Бывший красноармеец скользнул по нему взглядом. Тоник обратил внимание на странный тон, которым человек произнес слова «ты» и «им». Так говорят люди, не совсем уверенные, что имеют право на это «ты». Тоник недоверчиво посмотрел на человека в очках. Тот снова улыбнулся как-то принужденно.

Зал все еще гудел.

— Собрание продолжается, — крикнул председатель. — Слово имеет товарищ Оуграбка.

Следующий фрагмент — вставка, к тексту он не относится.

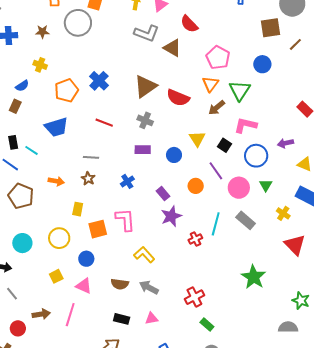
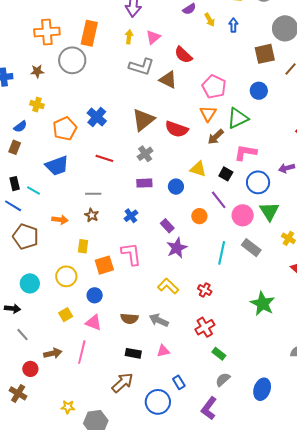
green triangle: (240, 90) -> (238, 118), turned 35
gray cross: (145, 120) -> (145, 154), turned 35
yellow triangle: (197, 139) -> (198, 169), turned -36
green triangle: (266, 185) -> (269, 211), size x1.5
red cross: (195, 239) -> (205, 290), moved, turned -32
yellow L-shape: (144, 255) -> (168, 286), moved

Его слова услышали только передние ряды. Гнев толпы еще не утих, но толпа перед сценой уже поредела. На сцене ждал старый Оуграбка, ветеран партии, семидесятилетний текстильщик. Он стоял около кулис, изображавших лес, и его бесцветное, как небеленое полотно, лицо и редкие, похожие на клочки джута, волосы резко выделялись на яркозеленом фоне декорации. Ноги у него были совсем кривые. Этот потомственный прядильщик был зачат на груде пряжи в цехе текстильной фабрики Поргеса, родился там же, на тюках сырого хлопка, и с семи лет работал на этой фабрике, насаживая шпульки и получая пятнадцать крейцеров в день. Окна фабрики всегда были покрыты толстым слоем хлопковой пыли, сквозь которую ничего не было видно. Эта пыль навсегда въелась и в старого Оуграбку. Сейчас он стоял на сцене и терпеливо ждал, пока люди рассядутся по местам.

— Тихо! Слово имеет товарищ Оуграбка.

Зал затих, и пионер социал-демократической партии, покачиваясь на кривых ногах, подошел к рампе.